I keep meaning to get back to ESO and try a different race and starting area but every time I remember those apallingly dour blocks of characterless, generic fantasy blockbuster quest text and that dismal combat system I always think of something I’d rather spend my time doing.

UltrViolet 2019-10-14T15:27:05Z

I could write a whole blog post in response to this. :) In bullet point form:

I said the combat feels chaotic not it is chaotic which applies to both ESO and GW2. I know there’s a logic to it but I suppose the best way to put it is that the games don’t punish casual players enough to bother taking the time to rise above a “random button mashing” level of expertise.

I also didn’t say that ESO’s story in these zones was particularly good or memorable or inventive, I just said I was enjoying the process of recording it. I approach playing games while recording them with a radically different mindset than playing games without recording them. If I wasn’t recording it, I doubt I would play ESO much at all.

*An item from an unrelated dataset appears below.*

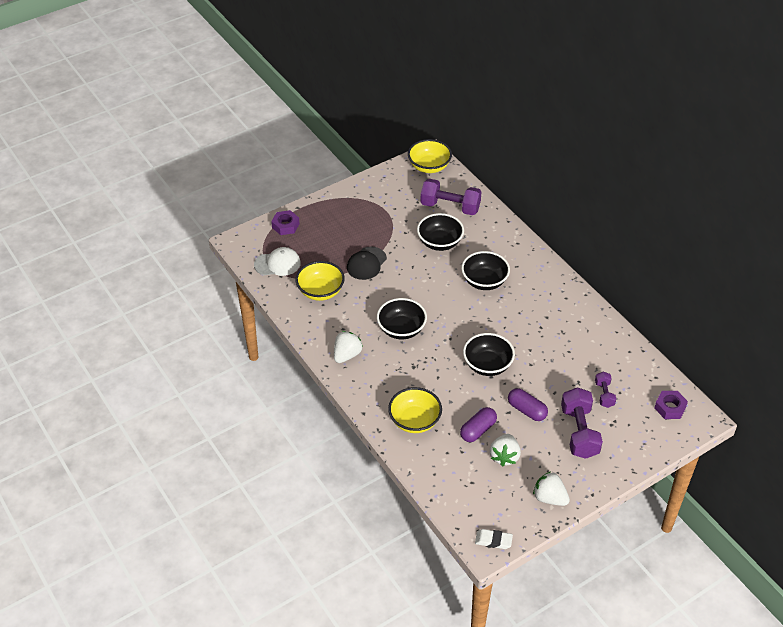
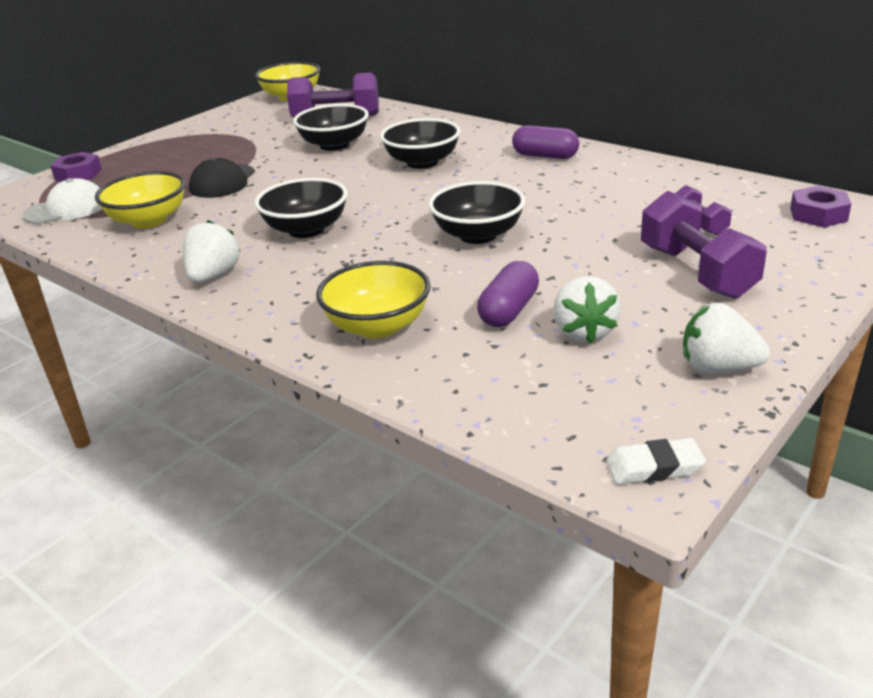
camera: 15 degrees left, 15 degrees down
purple capsule [508,388,548,421] -> purple capsule moved to [512,125,579,159]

I think you’re right about the GW2 levels, it’s been so long since I’ve played under level 80 that I don’t remember how it works anymore.

TheRoyalFamily 2019-10-16T02:11:03Z

The one-level-everywhere thing is different, too. As far as I understand it, ESO these days is one level everywhere – you can go anywhere from Level One and have the zone match you. I might be wrong in that assumption because I haven’t played since they changed it.

It’s more like everything is scaled for level cap, and you are scaled up to match it, at least to a point. A subtle distinction, and…interesting design choice. But it lets them start new characters wherever the hot new DLC they just bought happens to be, so they’re not questing forever to get there (although it does mess up their story, as I found out as a new player). It also makes things quite awkward when you approach the (true) level cap, and suddenly you start sucking more and more, and the food bonuses get smaller and smaller for the exact same stuff.